The products I decided to compare are as follows - I opted to use hot-press watercolour paper since it stamps better as a rule, owing to the flat surface:

Somerset Printmaking Paper (SCM) - 300gsm, Textured, White.
[100% cotton; internally sized; long grain; 88% TAPPI]
Bockingford Watercolour Paper (SCM) - 300gsm, Hot Press, White.
[100% bleached chemical pulp; internally sized; short grain; 89% TAPPI]
Saunders Waterford Watercolour Paper (SCM) - 190gsm; Hot Press, White.
[100% cotton; internally sized + gelatine surface sized; long grain; 76% TAPPI]
Saunders Waterford Watercolour Paper (SCM) - 190gm; Hot Press; High White.
[100% cotton; internally sized + gelatine surface sized; long grain; 89% TAPPI]
Bristol Board (D&R) - 250gsm; Plate Finish; White.
[unknown composition]
Premium Smooth Card (HC) - 300gsm; Smooth Finish; White.
[unknown composition]

SCM = St Cuthbert's Mill; D&R = Daler & Rowney; HC = Hobbycraft
TAPPI = Technical Association of the Pulp and Paper Industry [Brightness Scale]
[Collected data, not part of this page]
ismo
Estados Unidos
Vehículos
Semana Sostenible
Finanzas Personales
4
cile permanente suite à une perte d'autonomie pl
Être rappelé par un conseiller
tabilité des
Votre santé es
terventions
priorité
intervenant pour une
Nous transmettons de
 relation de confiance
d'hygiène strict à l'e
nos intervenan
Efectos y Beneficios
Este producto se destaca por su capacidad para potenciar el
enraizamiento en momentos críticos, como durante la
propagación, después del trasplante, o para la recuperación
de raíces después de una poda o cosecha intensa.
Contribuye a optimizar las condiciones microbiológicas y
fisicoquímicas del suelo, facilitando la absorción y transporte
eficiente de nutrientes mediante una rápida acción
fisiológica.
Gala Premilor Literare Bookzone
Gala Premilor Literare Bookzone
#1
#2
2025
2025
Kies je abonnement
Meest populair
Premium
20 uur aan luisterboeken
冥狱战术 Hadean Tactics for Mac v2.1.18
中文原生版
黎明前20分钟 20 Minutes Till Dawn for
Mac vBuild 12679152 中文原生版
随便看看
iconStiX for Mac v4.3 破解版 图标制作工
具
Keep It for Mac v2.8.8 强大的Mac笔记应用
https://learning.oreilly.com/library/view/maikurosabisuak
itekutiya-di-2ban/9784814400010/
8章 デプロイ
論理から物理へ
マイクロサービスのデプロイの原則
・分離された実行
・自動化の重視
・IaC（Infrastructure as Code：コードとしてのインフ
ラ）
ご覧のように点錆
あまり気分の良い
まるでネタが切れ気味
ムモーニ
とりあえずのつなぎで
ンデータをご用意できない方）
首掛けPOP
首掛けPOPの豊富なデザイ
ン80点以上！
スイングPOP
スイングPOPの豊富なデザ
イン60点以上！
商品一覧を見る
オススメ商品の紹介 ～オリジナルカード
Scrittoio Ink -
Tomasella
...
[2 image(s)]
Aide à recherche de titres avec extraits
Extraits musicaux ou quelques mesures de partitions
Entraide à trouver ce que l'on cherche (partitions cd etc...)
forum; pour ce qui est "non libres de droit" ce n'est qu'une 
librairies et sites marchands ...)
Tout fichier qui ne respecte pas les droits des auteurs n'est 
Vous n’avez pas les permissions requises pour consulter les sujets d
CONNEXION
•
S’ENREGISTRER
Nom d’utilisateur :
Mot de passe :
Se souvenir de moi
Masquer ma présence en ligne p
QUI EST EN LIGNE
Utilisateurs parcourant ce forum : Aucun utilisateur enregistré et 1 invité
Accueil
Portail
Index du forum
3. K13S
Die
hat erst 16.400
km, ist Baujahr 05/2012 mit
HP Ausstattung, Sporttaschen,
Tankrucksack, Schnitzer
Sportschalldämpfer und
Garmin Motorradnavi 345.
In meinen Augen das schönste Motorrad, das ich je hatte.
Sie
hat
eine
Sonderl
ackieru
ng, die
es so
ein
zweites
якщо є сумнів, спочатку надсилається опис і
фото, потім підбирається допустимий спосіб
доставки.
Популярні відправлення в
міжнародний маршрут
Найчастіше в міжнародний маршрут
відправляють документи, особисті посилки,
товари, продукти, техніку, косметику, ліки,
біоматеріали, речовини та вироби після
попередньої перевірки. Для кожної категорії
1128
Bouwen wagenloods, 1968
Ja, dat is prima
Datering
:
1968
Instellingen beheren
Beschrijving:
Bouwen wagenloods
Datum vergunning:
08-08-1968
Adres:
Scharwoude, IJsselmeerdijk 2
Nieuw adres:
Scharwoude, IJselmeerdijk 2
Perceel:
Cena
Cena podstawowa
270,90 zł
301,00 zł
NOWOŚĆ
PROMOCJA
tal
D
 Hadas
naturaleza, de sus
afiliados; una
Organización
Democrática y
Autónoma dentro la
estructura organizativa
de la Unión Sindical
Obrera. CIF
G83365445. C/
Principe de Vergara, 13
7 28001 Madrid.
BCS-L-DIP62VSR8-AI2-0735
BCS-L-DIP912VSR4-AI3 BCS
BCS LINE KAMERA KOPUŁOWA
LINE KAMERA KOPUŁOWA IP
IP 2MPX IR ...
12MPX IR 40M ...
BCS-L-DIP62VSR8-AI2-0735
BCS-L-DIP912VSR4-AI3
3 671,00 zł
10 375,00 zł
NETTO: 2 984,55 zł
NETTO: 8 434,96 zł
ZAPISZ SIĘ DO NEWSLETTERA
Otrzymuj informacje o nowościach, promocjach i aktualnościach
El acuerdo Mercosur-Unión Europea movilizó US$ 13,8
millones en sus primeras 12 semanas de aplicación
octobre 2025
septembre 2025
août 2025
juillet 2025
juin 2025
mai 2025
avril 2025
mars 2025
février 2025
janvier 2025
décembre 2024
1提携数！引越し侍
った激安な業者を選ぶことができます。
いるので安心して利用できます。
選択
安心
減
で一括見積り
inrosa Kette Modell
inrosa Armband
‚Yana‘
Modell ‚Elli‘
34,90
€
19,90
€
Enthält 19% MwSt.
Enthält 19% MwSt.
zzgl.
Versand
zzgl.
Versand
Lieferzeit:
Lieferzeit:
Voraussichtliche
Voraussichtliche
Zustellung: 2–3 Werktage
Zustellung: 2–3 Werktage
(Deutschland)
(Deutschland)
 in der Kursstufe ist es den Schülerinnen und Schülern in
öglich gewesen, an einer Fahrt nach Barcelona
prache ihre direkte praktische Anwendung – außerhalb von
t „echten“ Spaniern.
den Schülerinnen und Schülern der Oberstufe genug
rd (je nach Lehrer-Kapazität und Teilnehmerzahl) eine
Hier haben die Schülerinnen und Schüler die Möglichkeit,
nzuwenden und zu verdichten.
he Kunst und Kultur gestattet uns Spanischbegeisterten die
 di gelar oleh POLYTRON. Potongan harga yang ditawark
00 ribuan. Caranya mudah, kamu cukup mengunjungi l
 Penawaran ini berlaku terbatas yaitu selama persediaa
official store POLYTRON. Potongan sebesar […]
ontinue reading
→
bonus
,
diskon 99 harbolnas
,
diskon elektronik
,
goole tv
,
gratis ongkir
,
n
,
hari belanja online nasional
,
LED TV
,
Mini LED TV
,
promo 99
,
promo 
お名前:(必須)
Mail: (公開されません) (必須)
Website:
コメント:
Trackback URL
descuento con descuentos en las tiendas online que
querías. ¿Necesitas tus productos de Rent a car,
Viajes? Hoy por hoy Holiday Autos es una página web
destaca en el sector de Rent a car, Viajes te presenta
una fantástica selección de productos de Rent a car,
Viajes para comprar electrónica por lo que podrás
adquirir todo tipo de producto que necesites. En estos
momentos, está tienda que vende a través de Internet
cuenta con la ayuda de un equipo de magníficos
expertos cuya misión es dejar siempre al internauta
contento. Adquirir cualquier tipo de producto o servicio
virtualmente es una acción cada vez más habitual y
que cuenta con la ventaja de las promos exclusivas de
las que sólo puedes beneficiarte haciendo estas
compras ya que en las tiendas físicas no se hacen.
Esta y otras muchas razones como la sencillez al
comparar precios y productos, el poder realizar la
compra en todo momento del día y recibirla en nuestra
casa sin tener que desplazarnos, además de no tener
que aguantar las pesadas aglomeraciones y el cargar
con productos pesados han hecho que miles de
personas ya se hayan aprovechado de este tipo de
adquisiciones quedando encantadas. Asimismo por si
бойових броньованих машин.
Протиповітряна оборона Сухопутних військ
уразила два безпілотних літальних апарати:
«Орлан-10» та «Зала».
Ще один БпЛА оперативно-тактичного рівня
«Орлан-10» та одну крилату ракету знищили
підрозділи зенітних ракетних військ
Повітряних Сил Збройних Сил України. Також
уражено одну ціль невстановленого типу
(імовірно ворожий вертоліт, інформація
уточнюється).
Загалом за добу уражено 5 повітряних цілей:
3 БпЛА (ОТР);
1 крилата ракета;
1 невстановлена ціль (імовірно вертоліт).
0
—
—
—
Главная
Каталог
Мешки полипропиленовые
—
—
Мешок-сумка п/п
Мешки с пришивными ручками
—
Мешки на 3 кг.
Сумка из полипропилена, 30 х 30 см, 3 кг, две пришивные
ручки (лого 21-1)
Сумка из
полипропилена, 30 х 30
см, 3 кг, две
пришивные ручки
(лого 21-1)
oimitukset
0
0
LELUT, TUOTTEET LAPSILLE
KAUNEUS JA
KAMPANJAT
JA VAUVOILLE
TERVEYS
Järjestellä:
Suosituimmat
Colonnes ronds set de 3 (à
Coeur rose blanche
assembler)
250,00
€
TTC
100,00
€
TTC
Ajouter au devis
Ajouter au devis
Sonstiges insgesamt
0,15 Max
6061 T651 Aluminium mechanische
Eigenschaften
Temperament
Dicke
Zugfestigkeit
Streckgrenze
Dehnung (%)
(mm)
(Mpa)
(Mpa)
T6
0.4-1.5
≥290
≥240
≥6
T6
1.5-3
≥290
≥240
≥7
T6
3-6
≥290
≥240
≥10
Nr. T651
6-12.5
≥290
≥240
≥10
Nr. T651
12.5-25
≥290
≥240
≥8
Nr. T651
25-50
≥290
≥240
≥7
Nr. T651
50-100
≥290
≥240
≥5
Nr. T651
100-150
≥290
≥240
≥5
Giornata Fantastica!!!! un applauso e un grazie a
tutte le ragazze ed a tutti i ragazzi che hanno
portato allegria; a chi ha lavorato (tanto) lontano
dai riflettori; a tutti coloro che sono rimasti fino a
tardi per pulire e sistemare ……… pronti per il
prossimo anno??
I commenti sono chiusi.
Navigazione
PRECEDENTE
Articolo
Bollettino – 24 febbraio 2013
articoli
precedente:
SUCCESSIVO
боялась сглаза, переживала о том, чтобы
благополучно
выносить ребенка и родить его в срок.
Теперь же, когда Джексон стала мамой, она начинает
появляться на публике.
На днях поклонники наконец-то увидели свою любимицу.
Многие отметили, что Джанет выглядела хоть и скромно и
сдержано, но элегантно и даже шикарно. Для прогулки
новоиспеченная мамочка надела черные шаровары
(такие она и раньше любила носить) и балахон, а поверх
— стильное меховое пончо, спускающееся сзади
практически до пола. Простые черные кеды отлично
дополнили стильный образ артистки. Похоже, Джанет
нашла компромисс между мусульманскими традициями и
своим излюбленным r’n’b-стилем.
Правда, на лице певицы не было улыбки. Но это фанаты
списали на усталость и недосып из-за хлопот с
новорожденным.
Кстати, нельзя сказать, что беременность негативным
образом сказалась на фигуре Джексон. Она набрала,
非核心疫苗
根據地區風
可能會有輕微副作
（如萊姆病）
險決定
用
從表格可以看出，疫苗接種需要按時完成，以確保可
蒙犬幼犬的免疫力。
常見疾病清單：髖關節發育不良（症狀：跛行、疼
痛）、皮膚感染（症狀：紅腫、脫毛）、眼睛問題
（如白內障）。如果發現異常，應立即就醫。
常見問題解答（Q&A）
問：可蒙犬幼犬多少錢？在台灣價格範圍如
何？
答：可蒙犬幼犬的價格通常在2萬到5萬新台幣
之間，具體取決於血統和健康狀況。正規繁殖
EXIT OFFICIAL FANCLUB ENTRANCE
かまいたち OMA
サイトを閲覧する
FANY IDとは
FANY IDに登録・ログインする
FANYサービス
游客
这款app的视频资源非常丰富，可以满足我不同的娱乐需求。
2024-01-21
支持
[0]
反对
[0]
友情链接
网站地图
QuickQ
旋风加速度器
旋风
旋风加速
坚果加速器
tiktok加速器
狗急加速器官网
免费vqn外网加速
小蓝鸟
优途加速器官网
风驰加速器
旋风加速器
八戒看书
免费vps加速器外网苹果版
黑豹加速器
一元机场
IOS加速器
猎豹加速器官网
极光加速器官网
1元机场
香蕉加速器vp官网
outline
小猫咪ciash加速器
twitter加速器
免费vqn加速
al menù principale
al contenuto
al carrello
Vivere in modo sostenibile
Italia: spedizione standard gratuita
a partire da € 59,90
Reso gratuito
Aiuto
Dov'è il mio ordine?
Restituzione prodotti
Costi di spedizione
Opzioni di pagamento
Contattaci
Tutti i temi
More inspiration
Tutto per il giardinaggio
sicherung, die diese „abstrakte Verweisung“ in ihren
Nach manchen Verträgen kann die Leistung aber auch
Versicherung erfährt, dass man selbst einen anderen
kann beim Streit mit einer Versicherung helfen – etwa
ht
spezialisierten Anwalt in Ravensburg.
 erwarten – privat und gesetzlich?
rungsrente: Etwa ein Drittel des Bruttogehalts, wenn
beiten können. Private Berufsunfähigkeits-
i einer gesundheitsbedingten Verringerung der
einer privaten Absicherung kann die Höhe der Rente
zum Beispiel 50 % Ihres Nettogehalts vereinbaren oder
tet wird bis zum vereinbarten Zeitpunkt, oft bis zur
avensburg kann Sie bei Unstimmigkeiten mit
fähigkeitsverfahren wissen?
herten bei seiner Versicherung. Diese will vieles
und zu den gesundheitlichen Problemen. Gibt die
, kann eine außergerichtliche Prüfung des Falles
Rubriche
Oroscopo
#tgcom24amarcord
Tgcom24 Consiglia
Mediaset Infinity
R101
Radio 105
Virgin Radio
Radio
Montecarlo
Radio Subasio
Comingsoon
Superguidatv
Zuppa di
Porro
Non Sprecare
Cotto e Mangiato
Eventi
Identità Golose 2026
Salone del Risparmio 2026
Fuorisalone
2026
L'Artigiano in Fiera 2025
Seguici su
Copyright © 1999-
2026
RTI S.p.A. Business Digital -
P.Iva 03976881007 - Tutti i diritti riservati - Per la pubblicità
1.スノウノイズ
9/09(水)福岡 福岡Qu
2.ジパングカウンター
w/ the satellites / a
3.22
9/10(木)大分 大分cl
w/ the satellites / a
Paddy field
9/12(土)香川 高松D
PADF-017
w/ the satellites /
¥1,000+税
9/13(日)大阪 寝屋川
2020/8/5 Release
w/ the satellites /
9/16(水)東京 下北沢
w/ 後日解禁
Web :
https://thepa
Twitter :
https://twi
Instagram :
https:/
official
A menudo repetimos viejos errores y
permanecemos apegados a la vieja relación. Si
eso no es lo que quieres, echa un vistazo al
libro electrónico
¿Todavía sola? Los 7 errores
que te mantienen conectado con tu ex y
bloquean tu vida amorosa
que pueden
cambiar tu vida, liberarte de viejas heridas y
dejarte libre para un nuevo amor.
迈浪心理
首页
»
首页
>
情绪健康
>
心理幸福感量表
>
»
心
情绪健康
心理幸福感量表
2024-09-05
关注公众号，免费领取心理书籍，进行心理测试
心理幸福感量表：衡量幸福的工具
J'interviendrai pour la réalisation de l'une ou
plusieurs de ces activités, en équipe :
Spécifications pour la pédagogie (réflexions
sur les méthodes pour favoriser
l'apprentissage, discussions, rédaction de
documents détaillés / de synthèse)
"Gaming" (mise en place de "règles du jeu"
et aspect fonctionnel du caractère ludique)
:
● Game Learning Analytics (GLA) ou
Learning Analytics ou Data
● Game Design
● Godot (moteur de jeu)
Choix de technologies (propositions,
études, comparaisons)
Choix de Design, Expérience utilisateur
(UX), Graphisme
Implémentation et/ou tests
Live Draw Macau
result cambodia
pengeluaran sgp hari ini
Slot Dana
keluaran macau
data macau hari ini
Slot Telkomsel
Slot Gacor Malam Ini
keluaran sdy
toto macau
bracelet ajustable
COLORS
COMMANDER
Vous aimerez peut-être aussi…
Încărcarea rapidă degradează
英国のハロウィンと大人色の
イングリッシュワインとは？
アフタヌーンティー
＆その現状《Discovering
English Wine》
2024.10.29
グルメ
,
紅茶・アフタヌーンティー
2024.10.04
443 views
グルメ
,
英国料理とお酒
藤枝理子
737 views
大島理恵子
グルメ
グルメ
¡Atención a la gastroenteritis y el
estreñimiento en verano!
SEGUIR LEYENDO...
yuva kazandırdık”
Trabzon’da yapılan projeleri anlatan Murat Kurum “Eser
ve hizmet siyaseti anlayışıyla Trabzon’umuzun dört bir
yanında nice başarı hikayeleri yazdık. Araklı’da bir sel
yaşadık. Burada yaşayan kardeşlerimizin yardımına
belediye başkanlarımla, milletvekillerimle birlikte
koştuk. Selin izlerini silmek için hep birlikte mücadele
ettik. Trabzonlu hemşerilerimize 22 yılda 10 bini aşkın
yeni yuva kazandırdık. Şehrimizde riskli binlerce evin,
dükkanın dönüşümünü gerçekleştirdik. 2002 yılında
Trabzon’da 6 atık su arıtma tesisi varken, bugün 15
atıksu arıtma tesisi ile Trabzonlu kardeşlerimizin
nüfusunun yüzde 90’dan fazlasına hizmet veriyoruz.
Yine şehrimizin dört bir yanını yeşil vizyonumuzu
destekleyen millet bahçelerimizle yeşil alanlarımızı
DECLARATION St Cuthbert's Mill provided me with samples of their papers for review - all other items used in this review I bought myself. Note when items are provided to me for review, I am not obligated to give a good review and my agreement with companies is that I must be able to give a 100% honest review.

Other Materials Used:

Stamps
Craft Asylum "Home Sweet Home" photopolymer stamp set
Stampers Anonymous Tim Holtz Collection "Papillon CMS 106" red rubber stamp set.
Brushes and Tools
Winsor & Newton kolinsky sable artist's brush - Size 0 Round.
Papermania acrylic stamp block - 4.00 × 5.25".
Alcohol Markers
Promarker - Cool Grey 2 (CG2) 
Promarker - Cool Grey 3 (CG3)
Promarker - Cool Grey 4 (CG4)
Promarker - Shale (R215)
Promarker - Slate (V715)
Promarker - Sunflower (Y156)
Dye Ink
Tsukineko Memento dye ink - "Rich Cocoa ".
Ranger Archival dye ink - "Jet Black ".
Pigment Ink
Tsukineko VersaFine fine-grade pigment ink - "Onyx Black ".
Watermark Ink*
Tsukineko VersaMark watermarking ink.
(* NB: only used to pre-prime photopolymer stamps - glycerol can be used instead)
Specialist Inks
Ranger Distress Ink - "Iced Spruce ".
Ranger Distress Ink - "Hickory Smoke ".
Ranger Distress Ink - "Barn Door ".
Ranger Distress Ink - "Gathered Twigs ".
Ranger Distress Ink - "Fossilized Amber ".